#### [What you have to do]
Recreate the entire listing that appears below, exactly.

--------------------

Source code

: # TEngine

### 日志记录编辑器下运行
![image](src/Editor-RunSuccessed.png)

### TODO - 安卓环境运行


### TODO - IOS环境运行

--------------------

#### [The answer]
Source code

: # TEngine

### 日志记录编辑器下运行
![image](src/Editor-RunSuccessed.png)

### TODO - 安卓环境运行


### TODO - IOS环境运行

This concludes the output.